清脆的巴掌响声淹没在空松的念白中。轻松的口型还是一字不差的传递给了小松。


“彼此彼此吧轻松。”小松颓废的说,“但我们是不一样的,你觉得恶心的时候可以把我远远的甩在身后,可是我就算再觉得恶心,还是喜欢你。”


“……”


“你听得明白吗。我喜欢你。不对。我爱你。”


“……”


到底是从什么时候这场恋爱开始变成无望的困兽之斗的?非要在角斗场里拼个你死我活,用留在对方身上血迹斑驳的新鲜伤口一决高下。


 


 


08


轻松并不擅长面对媒体的长枪短炮,他总是安静的坐在自己的位置上,尽量不出差错的回答着记者的问题。


“我们刚刚收到了一个消息,有传言说您和制作人松野小松先生其实是一对同性恋人?可是据我们所知,你们也是兄弟吧?请问这样不伦的恋情是真的吗?”


全身的血液在一瞬间回溯到了心脏,手脚冰冷,脸色泛白,“这个问题和这台戏剧并没有关系,恕我不能给出一个满意的答复。”


“他不能回答的话,我可以替他回答,”小松从自己的座位上站起来,他好像是个天生的发光体,八面玲珑的应付着这个麻烦的世界。“是的,我们已经在一起很多年了。轻松是个非常才华横溢的剧作家,我欣赏他的所有。但是我们的私事和即将上演的这台戏剧并没有什么关系。所以希望大家能不报偏见的去欣赏我们的作品。”


“不是……不是的……”轻松几乎拍案而起,为什么没有跟他商量过就把他和他的作品推到了风口浪尖?


那场发布会被迫中止,网路上掀起了一时腥风血雨的交战。或许是出于人们的猎奇心理,那场戏反而成为轻松从业生涯中红的最莫名其妙的一场。

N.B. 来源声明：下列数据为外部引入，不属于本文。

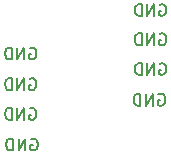
<source format=gbr>
G04 #@! TF.GenerationSoftware,KiCad,Pcbnew,(5.1.9)-1*
G04 #@! TF.CreationDate,2022-01-17T20:36:23+01:00*
G04 #@! TF.ProjectId,RedPitaya_IntStab,52656450-6974-4617-9961-5f496e745374,1.5.1*
G04 #@! TF.SameCoordinates,Original*
G04 #@! TF.FileFunction,Other,Fab,Bot*
%FSLAX46Y46*%
G04 Gerber Fmt 4.6, Leading zero omitted, Abs format (unit mm)*
G04 Created by KiCad (PCBNEW (5.1.9)-1) date 2022-01-17 20:36:23*
%MOMM*%
%LPD*%
G01*
G04 APERTURE LIST*
%ADD10C,0.150000*%
G04 APERTURE END LIST*
D10*
X58861904Y-99500000D02*
X58957142Y-99452380D01*
X59100000Y-99452380D01*
X59242857Y-99500000D01*
X59338095Y-99595238D01*
X59385714Y-99690476D01*
X59433333Y-99880952D01*
X59433333Y-100023809D01*
X59385714Y-100214285D01*
X59338095Y-100309523D01*
X59242857Y-100404761D01*
X59100000Y-100452380D01*
X59004761Y-100452380D01*
X58861904Y-100404761D01*
X58814285Y-100357142D01*
X58814285Y-100023809D01*
X59004761Y-100023809D01*
X58385714Y-100452380D02*
X58385714Y-99452380D01*
X57814285Y-100452380D01*
X57814285Y-99452380D01*
X57338095Y-100452380D02*
X57338095Y-99452380D01*
X57100000Y-99452380D01*
X56957142Y-99500000D01*
X56861904Y-99595238D01*
X56814285Y-99690476D01*
X56766666Y-99880952D01*
X56766666Y-100023809D01*
X56814285Y-100214285D01*
X56861904Y-100309523D01*
X56957142Y-100404761D01*
X57100000Y-100452380D01*
X57338095Y-100452380D01*
X69661904Y-95700000D02*
X69757142Y-95652380D01*
X69900000Y-95652380D01*
X70042857Y-95700000D01*
X70138095Y-95795238D01*
X70185714Y-95890476D01*
X70233333Y-96080952D01*
X70233333Y-96223809D01*
X70185714Y-96414285D01*
X70138095Y-96509523D01*
X70042857Y-96604761D01*
X69900000Y-96652380D01*
X69804761Y-96652380D01*
X69661904Y-96604761D01*
X69614285Y-96557142D01*
X69614285Y-96223809D01*
X69804761Y-96223809D01*
X69185714Y-96652380D02*
X69185714Y-95652380D01*
X68614285Y-96652380D01*
X68614285Y-95652380D01*
X68138095Y-96652380D02*
X68138095Y-95652380D01*
X67900000Y-95652380D01*
X67757142Y-95700000D01*
X67661904Y-95795238D01*
X67614285Y-95890476D01*
X67566666Y-96080952D01*
X67566666Y-96223809D01*
X67614285Y-96414285D01*
X67661904Y-96509523D01*
X67757142Y-96604761D01*
X67900000Y-96652380D01*
X68138095Y-96652380D01*
X58761904Y-96900000D02*
X58857142Y-96852380D01*
X59000000Y-96852380D01*
X59142857Y-96900000D01*
X59238095Y-96995238D01*
X59285714Y-97090476D01*
X59333333Y-97280952D01*
X59333333Y-97423809D01*
X59285714Y-97614285D01*
X59238095Y-97709523D01*
X59142857Y-97804761D01*
X59000000Y-97852380D01*
X58904761Y-97852380D01*
X58761904Y-97804761D01*
X58714285Y-97757142D01*
X58714285Y-97423809D01*
X58904761Y-97423809D01*
X58285714Y-97852380D02*
X58285714Y-96852380D01*
X57714285Y-97852380D01*
X57714285Y-96852380D01*
X57238095Y-97852380D02*
X57238095Y-96852380D01*
X57000000Y-96852380D01*
X56857142Y-96900000D01*
X56761904Y-96995238D01*
X56714285Y-97090476D01*
X56666666Y-97280952D01*
X56666666Y-97423809D01*
X56714285Y-97614285D01*
X56761904Y-97709523D01*
X56857142Y-97804761D01*
X57000000Y-97852380D01*
X57238095Y-97852380D01*
X69761904Y-93100000D02*
X69857142Y-93052380D01*
X70000000Y-93052380D01*
X70142857Y-93100000D01*
X70238095Y-93195238D01*
X70285714Y-93290476D01*
X70333333Y-93480952D01*
X70333333Y-93623809D01*
X70285714Y-93814285D01*
X70238095Y-93909523D01*
X70142857Y-94004761D01*
X70000000Y-94052380D01*
X69904761Y-94052380D01*
X69761904Y-94004761D01*
X69714285Y-93957142D01*
X69714285Y-93623809D01*
X69904761Y-93623809D01*
X69285714Y-94052380D02*
X69285714Y-93052380D01*
X68714285Y-94052380D01*
X68714285Y-93052380D01*
X68238095Y-94052380D02*
X68238095Y-93052380D01*
X68000000Y-93052380D01*
X67857142Y-93100000D01*
X67761904Y-93195238D01*
X67714285Y-93290476D01*
X67666666Y-93480952D01*
X67666666Y-93623809D01*
X67714285Y-93814285D01*
X67761904Y-93909523D01*
X67857142Y-94004761D01*
X68000000Y-94052380D01*
X68238095Y-94052380D01*
X58761904Y-94400000D02*
X58857142Y-94352380D01*
X59000000Y-94352380D01*
X59142857Y-94400000D01*
X59238095Y-94495238D01*
X59285714Y-94590476D01*
X59333333Y-94780952D01*
X59333333Y-94923809D01*
X59285714Y-95114285D01*
X59238095Y-95209523D01*
X59142857Y-95304761D01*
X59000000Y-95352380D01*
X58904761Y-95352380D01*
X58761904Y-95304761D01*
X58714285Y-95257142D01*
X58714285Y-94923809D01*
X58904761Y-94923809D01*
X58285714Y-95352380D02*
X58285714Y-94352380D01*
X57714285Y-95352380D01*
X57714285Y-94352380D01*
X57238095Y-95352380D02*
X57238095Y-94352380D01*
X57000000Y-94352380D01*
X56857142Y-94400000D01*
X56761904Y-94495238D01*
X56714285Y-94590476D01*
X56666666Y-94780952D01*
X56666666Y-94923809D01*
X56714285Y-95114285D01*
X56761904Y-95209523D01*
X56857142Y-95304761D01*
X57000000Y-95352380D01*
X57238095Y-95352380D01*
X69761904Y-90600000D02*
X69857142Y-90552380D01*
X70000000Y-90552380D01*
X70142857Y-90600000D01*
X70238095Y-90695238D01*
X70285714Y-90790476D01*
X70333333Y-90980952D01*
X70333333Y-91123809D01*
X70285714Y-91314285D01*
X70238095Y-91409523D01*
X70142857Y-91504761D01*
X70000000Y-91552380D01*
X69904761Y-91552380D01*
X69761904Y-91504761D01*
X69714285Y-91457142D01*
X69714285Y-91123809D01*
X69904761Y-91123809D01*
X69285714Y-91552380D02*
X69285714Y-90552380D01*
X68714285Y-91552380D01*
X68714285Y-90552380D01*
X68238095Y-91552380D02*
X68238095Y-90552380D01*
X68000000Y-90552380D01*
X67857142Y-90600000D01*
X67761904Y-90695238D01*
X67714285Y-90790476D01*
X67666666Y-90980952D01*
X67666666Y-91123809D01*
X67714285Y-91314285D01*
X67761904Y-91409523D01*
X67857142Y-91504761D01*
X68000000Y-91552380D01*
X68238095Y-91552380D01*
X58761904Y-91800000D02*
X58857142Y-91752380D01*
X59000000Y-91752380D01*
X59142857Y-91800000D01*
X59238095Y-91895238D01*
X59285714Y-91990476D01*
X59333333Y-92180952D01*
X59333333Y-92323809D01*
X59285714Y-92514285D01*
X59238095Y-92609523D01*
X59142857Y-92704761D01*
X59000000Y-92752380D01*
X58904761Y-92752380D01*
X58761904Y-92704761D01*
X58714285Y-92657142D01*
X58714285Y-92323809D01*
X58904761Y-92323809D01*
X58285714Y-92752380D02*
X58285714Y-91752380D01*
X57714285Y-92752380D01*
X57714285Y-91752380D01*
X57238095Y-92752380D02*
X57238095Y-91752380D01*
X57000000Y-91752380D01*
X56857142Y-91800000D01*
X56761904Y-91895238D01*
X56714285Y-91990476D01*
X56666666Y-92180952D01*
X56666666Y-92323809D01*
X56714285Y-92514285D01*
X56761904Y-92609523D01*
X56857142Y-92704761D01*
X57000000Y-92752380D01*
X57238095Y-92752380D01*
X69761904Y-88100000D02*
X69857142Y-88052380D01*
X70000000Y-88052380D01*
X70142857Y-88100000D01*
X70238095Y-88195238D01*
X70285714Y-88290476D01*
X70333333Y-88480952D01*
X70333333Y-88623809D01*
X70285714Y-88814285D01*
X70238095Y-88909523D01*
X70142857Y-89004761D01*
X70000000Y-89052380D01*
X69904761Y-89052380D01*
X69761904Y-89004761D01*
X69714285Y-88957142D01*
X69714285Y-88623809D01*
X69904761Y-88623809D01*
X69285714Y-89052380D02*
X69285714Y-88052380D01*
X68714285Y-89052380D01*
X68714285Y-88052380D01*
X68238095Y-89052380D02*
X68238095Y-88052380D01*
X68000000Y-88052380D01*
X67857142Y-88100000D01*
X67761904Y-88195238D01*
X67714285Y-88290476D01*
X67666666Y-88480952D01*
X67666666Y-88623809D01*
X67714285Y-88814285D01*
X67761904Y-88909523D01*
X67857142Y-89004761D01*
X68000000Y-89052380D01*
X68238095Y-89052380D01*
M02*

</source>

小松抱着哭到发抖的轻松和他抵死缠绵,让他慢慢平静下来,“不管怎么说,事情还是在向好的方向发展啊,给你洗白的网络水军我也雇了,演出也没有受到影响……而且从今天开始,我们就彻底绑定在一起了,对吧?”


小松笑的深刻,吻的温柔,让轻松哑口无言。


如果此后他没有在小松的电脑里看到那些被当做证据交给媒体的照片和纰漏文字,没有看到那份让他的戏红起来的企划。他可能真的会像个提线木偶一样按照小松早就排好的剧本一路演下去。


他打给小松的时候,小松正在开会讨论他该为这次的事故赔偿多少公司的形象损失。


“这次的事情,都是你一手策划的?”


“你在说什么啊轻松,累了就好好休息,我很快解决完这边的事情就回家。”


“你电脑里的企划书,和照片,是怎么回事?”


“那个……轻松你到底在说什么我听不懂啊?”


“没想到连编剧我都编不过你,你可以啊。”听到对方怒极反笑的冷静声音小松才后知后觉的感到大事不好。


“轻松你听我解释……我是真的想跟你出柜……”


争吵,仿佛永无止境的争吵挥霍般消磨着两个人积累多年的信任和爱意。也许这一切从轻松第一次把手稿交给小松的时候就已经拟定。甚至更早,当小松送了轻松那双皮鞋的时候就冥冥中昭示了什么悲剧性的结尾。


“我承认了,轻松,我投降了。我觉得你的剧红不起来,因为它卖点,你已经把自己逼到绝路上去了。但是就算是绝路我也得把它布置的花团锦簇的。所以我得想方设法让它红。我需要卖点。所以,向媒体公布恋情的是我,所有的都是我的自导自演。这样说,你觉得满意吗?”


“我很满意,”轻松像个坏掉的玩偶,他的神经在这样的拉锯战中被磨的很细很细,随时会崩断。“所以小松,我们分手吧。”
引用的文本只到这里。